Accurate grading identification of tea buds is a prerequisite for automated tea-picking based on machine vision system. However, current target detection algorithms face challenges in detecting tea bud grades in complex backgrounds. In this paper, an improved YOLOv7 tea bud grading detection algorithm TBC-YOLOv7 is proposed.

Methods

The TBC-YOLOv7 algorithm incorporates the transformer architecture design in the natural language processing field, integrating the transformer module based on the contextual information in the feature map into the YOLOv7 algorithm, thereby facilitating self-attention learning and enhancing the connection of global feature information. To fuse feature information at different scales, the TBC-YOLOv7 algorithm employs a bidirectional feature pyramid network. In addition, coordinate attention is embedded into the critical positions of the network to suppress useless background details while paying more attention to the prominent features of tea buds. The SIOU loss function is applied as the bounding box loss function to improve the convergence speed of the network.

Result

The results of the experiments indicate that the TBC-YOLOv7 is effective in all grades of samples in the test set. Specifically, the model achieves a precision of 88.2% and 86.9%, with corresponding recall of 81% and 75.9%. The mean average precision of the model reaches 87.5%, 3.4% higher than the original YOLOv7, with average precision values of up to 90% for one bud with one leaf.
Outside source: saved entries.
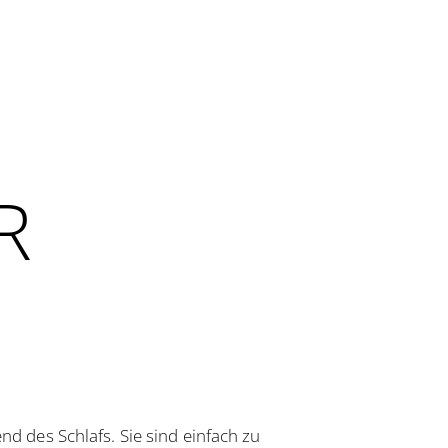
R
 des Schlafs. Sie sind einfach zu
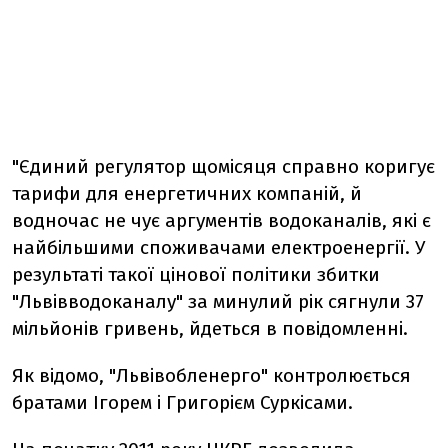
"Єдиний регулятор щомісяця справно коригує
тарифи для енергетичних компаній, й
водночас не чує аргументів водоканалів, які є
найбільшими споживачами електроенергії. У
результаті такої цінової політики збитки
"Львівводоканалу" за минулий рік сягнули 37
мільйонів гривень, йдеться в повідомленні.
Як відомо, "Львівобленерго" контролюється
братами Ігорем і Григорієм Суркісами.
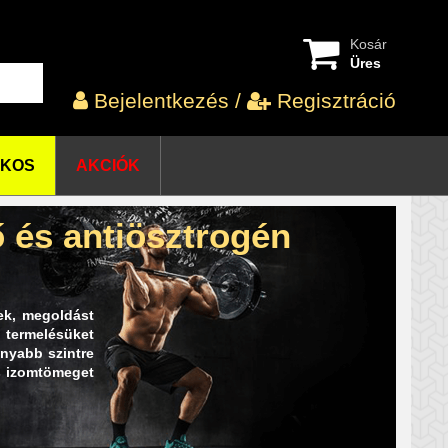
Kosár
Üres
Bejelentkezés
/
Regisztráció
OKOS
AKCIÓK
 és antiösztrogén
ek, megoldást
 termelésüket
onyabb szintre
és izomtömeget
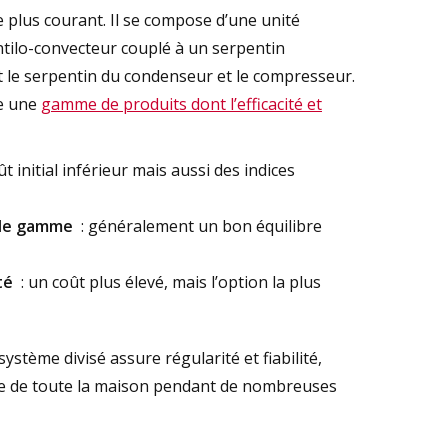
e plus courant. Il se compose d’une unité
ntilo-convecteur couplé à un serpentin
nt le serpentin du condenseur et le compresseur.
te une
gamme de produits dont l’efficacité et
ût initial inférieur mais aussi des indices
 de gamme
: généralement un bon équilibre
té
: un coût plus élevé, mais l’option la plus
système divisé assure régularité et fiabilité,
re de toute la maison pendant de nombreuses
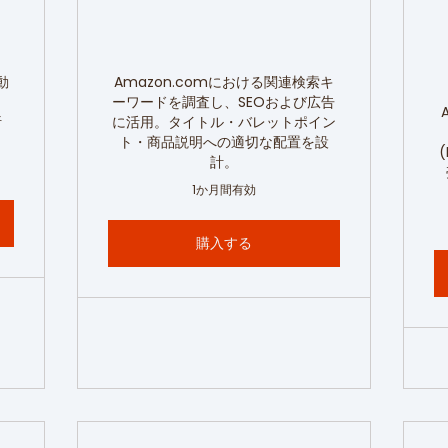
動
Amazon.comにおける関連検索キ
。
ーワードを調査し、SEOおよび広告
析
に活用。タイトル・バレットポイン
。
ト・商品説明への適切な配置を設
計。
1か月間有効
購入する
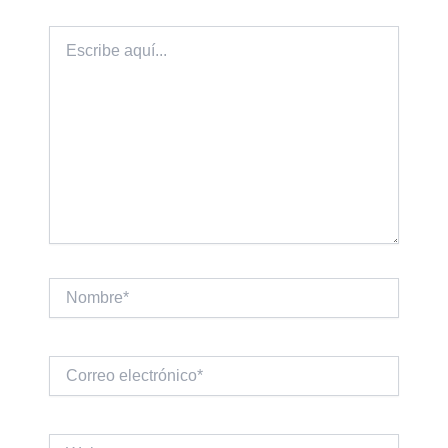
Escribe
aquí...
Nombre*
Correo
electrónico*
Web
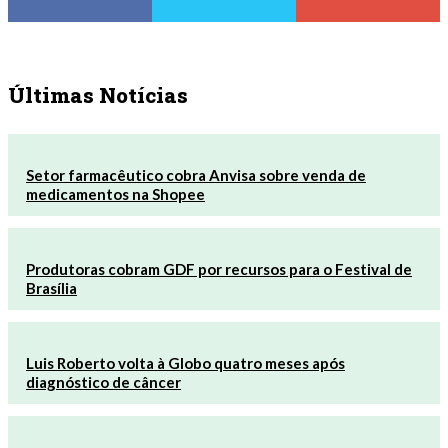
Últimas Notícias
Setor farmacêutico cobra Anvisa sobre venda de
medicamentos na Shopee
Produtoras cobram GDF por recursos para o Festival de
Brasília
Luis Roberto volta à Globo quatro meses após
diagnóstico de câncer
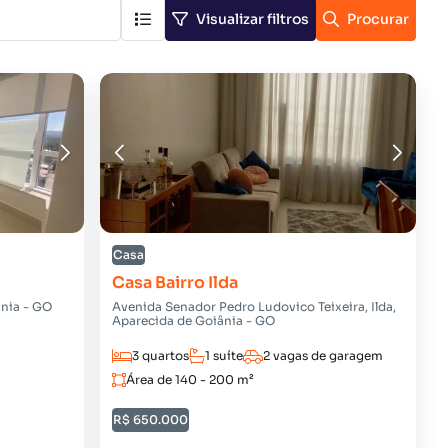
Visualizar filtros
Procurar
Casa
Casa Bairro Ilda
ânia - GO
Avenida Senador Pedro Ludovico Teixeira, Ilda,
Aparecida de Goiânia - GO
3 quartos
1 suíte
2 vagas de garagem
Área de 140 - 200 m²
R$ 650.000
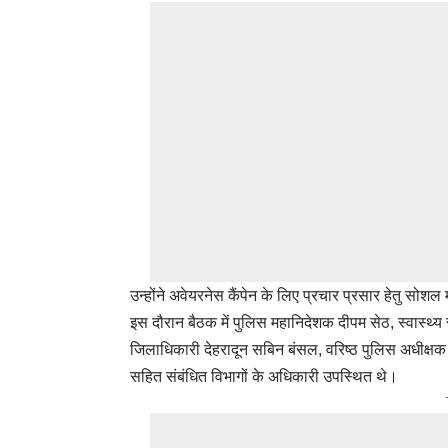
उन्होंने अवेयरनेस कैंपेन के लिए प्रचार प्रसार हेतु सो
इस दौरान बैठक में पुलिस महानिदेशक दीपम सेठ, स्वास्थ्य
जिलाधिकारी देहरादून सबिन बंसल, वरिष्ठ पुलिस अधीक्षक
सहित संबंधित विभागों के अधिकारी उपस्थित थे।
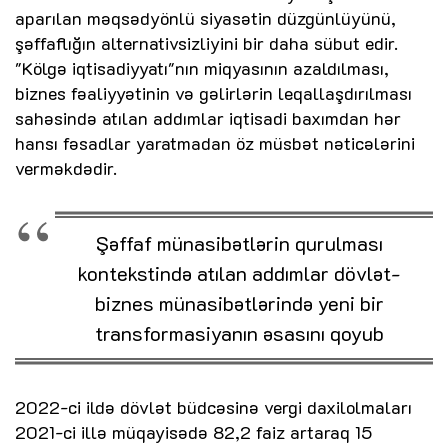
aparılan məqsədyönlü siyasətin düzgünlüyünü,
şəffaflığın alternativsizliyini bir daha sübut edir.
"Kölgə iqtisadiyyatı"nın miqyasının azaldılması,
biznes fəaliyyətinin və gəlirlərin leqallaşdırılması
sahəsində atılan addımlar iqtisadi baxımdan hər
hansı fəsadlar yaratmadan öz müsbət nəticələrini
verməkdədir.
Şəffaf münasibətlərin qurulması
kontekstində atılan addımlar dövlət-
biznes münasibətlərində yeni bir
transformasiyanın əsasını qoyub
2022-ci ildə dövlət büdcəsinə vergi daxilolmaları
2021-ci illə müqayisədə 82,2 faiz artaraq 15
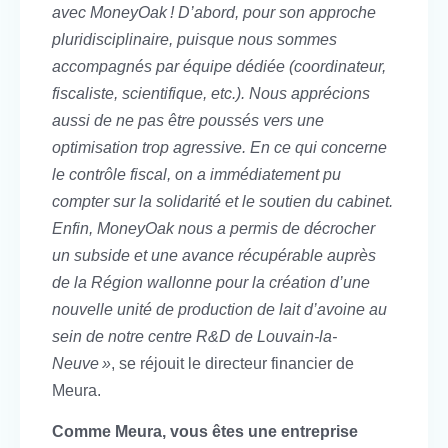
avec MoneyOak ! D’abord, pour son approche
pluridisciplinaire, puisque nous sommes
accompagnés par équipe dédiée (coordinateur,
fiscaliste, scientifique, etc.). Nous apprécions
aussi de ne pas être poussés vers une
optimisation trop agressive. En ce qui concerne
le contrôle fiscal, on a immédiatement pu
compter sur la solidarité et le soutien du cabinet.
Enfin, MoneyOak nous a permis de décrocher
un subside et une avance récupérable auprès
de la Région wallonne pour la création d’une
nouvelle unité de production de lait d’avoine au
sein de notre centre R&D de Louvain-la-
Neuve »
, se réjouit le directeur financier de
Meura.
Comme Meura, vous êtes une entreprise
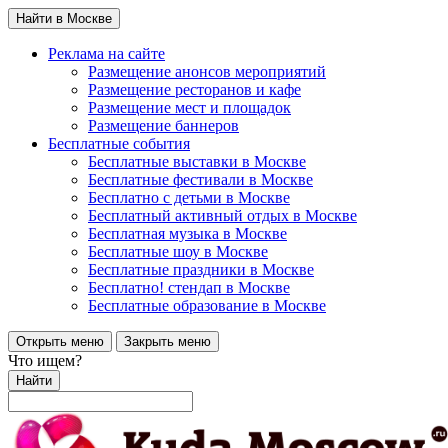
Найти в Москве
Реклама на сайте
Размещение анонсов мероприятий
Размещение ресторанов и кафе
Размещение мест и площадок
Размещение баннеров
Бесплатные события
Бесплатные выставки в Москве
Бесплатные фестивали в Москве
Бесплатно с детьми в Москве
Бесплатный активный отдых в Москве
Бесплатная музыка в Москве
Бесплатные шоу в Москве
Бесплатные праздники в Москве
Бесплатно! стендап в Москве
Бесплатные образование в Москве
Открыть меню
Закрыть меню
Что ищем?
Найти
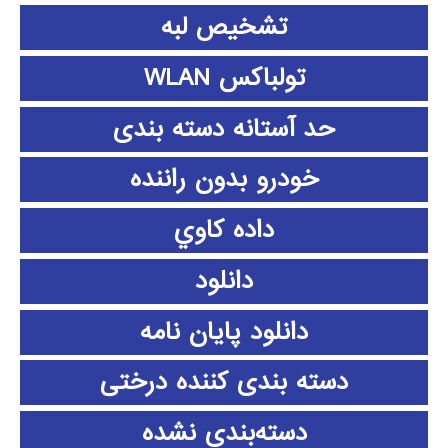
تشخیص لبه
تولباکس WLAN
حد آستانه دسته بندی
خودرو بدون راننده
داده كاوي
دانلود
دانلود پايان نامه
دسته بندی کننده درختی
دسته‌بندی نشده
Furthermore, the F1 score reaches 0.83. The model’s performance outperforms the YOLOv7 model in terms of the number of parameters. Finally, the results of the model detection exhibit a high degree of correlation with the actual manual annotation results ( R2 =0.89), with the root mean square error of 1.54.

Discussion

The TBC-YOLOv7 model proposed in this paper exhibits superior performance in vision recognition, indicating that the improved YOLOv7 model fused with transformer-style module can achieve higher grading accuracy on densely growing tea buds, thereby enables the grade detection of tea buds in practical scenarios, providing solution and technical support for automated collection of tea buds and the judging of grades.